After the treatment, antibiotic drops and mild steroid drops are instilled, and the eye is patched.
The patient is then given an eye shield to be worn while sleeping.
Postoperative Care and Follow-up
Postoperative follow-up care is crucial in ensuring an optimal outcome.
On the first day following surgery, patients may report mild discomfort and fluctuating vision.
They should be instructed to go home and take a nap.
All patients should be reviewed at one week and four weeks postoperatively.
It is recommended that a log be kept of the patient’s visual acuity results,
which will aid the assessment of the long-term follow-up records.

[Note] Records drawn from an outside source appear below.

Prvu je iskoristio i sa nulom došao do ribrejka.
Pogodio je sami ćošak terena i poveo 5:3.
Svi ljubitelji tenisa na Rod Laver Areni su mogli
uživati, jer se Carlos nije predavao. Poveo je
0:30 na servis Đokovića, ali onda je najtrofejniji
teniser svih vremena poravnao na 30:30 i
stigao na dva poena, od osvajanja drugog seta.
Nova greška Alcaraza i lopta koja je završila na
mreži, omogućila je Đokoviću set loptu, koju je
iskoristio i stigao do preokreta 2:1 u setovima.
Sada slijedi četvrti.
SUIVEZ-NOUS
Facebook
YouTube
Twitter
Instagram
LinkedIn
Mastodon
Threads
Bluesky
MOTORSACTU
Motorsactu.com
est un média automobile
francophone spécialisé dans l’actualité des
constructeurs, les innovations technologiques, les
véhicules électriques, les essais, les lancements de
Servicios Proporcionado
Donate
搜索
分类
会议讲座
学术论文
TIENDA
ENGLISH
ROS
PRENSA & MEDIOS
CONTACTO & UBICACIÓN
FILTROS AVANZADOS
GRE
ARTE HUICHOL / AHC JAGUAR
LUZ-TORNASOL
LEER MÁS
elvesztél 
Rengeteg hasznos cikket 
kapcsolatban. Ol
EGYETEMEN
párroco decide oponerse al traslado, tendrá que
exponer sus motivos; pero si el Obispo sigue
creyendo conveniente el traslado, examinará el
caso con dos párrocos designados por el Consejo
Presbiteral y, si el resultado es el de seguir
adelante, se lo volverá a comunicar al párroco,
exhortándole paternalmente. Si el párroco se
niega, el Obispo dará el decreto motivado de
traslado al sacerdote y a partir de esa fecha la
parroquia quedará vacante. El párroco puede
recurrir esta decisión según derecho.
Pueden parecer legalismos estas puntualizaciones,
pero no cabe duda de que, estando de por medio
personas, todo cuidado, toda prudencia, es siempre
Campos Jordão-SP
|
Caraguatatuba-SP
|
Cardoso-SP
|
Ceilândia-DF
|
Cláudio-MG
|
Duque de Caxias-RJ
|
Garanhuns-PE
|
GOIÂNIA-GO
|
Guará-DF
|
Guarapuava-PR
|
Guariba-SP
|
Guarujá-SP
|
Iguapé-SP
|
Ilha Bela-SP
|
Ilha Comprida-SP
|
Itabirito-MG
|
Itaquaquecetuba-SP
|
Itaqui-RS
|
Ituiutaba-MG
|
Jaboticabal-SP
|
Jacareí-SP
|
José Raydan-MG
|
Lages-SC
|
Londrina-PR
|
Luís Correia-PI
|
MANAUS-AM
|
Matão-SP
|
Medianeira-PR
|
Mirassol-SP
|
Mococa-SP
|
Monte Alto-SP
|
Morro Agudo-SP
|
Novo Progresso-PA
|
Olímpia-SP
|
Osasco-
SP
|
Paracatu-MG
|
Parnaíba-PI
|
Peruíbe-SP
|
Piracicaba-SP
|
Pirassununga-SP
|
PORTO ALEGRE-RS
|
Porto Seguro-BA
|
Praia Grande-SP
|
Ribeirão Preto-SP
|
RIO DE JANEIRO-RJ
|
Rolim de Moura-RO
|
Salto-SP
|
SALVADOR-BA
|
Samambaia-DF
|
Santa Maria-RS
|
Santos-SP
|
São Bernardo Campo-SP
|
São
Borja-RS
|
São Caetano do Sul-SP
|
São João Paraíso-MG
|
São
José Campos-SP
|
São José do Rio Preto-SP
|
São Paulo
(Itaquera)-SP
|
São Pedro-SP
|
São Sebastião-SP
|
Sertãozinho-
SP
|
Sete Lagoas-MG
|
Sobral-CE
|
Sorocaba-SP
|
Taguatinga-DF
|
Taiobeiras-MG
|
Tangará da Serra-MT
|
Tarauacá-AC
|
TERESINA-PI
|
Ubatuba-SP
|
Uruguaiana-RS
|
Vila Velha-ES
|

They should be advised to abstain from eye makeup for 1 week.
Swimming in public pools and using a sauna should be avoided for 2 weeks.
Mild stable keratometric changes continue to occur over the first 3 months.
The surgeon should be aware that, if necessary, the effect of subsequent resumption
of corneal rigidity may eventually mask the effect of CK.
However, after 3 months postoperatively, the surgeon may now be in a position to assess
the success of the treatment, as corneal stability and refraction reach a plateau.
At three months postoperatively, the patient should have had some improvement in unaided v
isual acuity and best-corrected vision, compared to the preoperative values.
The full benefit of CK takes place at around 3 months.
All clinicians performing conductive keratoplasty should be capable of carrying forward
the management of any infections.
It must be recognized that any delay in the initiation of proper treatment may lead to irreversible
damage to the cornea and the patient’s sight.
Proper risk management policies must be adopted by the clinical practice involving conductive
keratoplasty to ensure that all clinicians maintain a safe working environment and that any adverse
events are promptly and satisfactorily handled.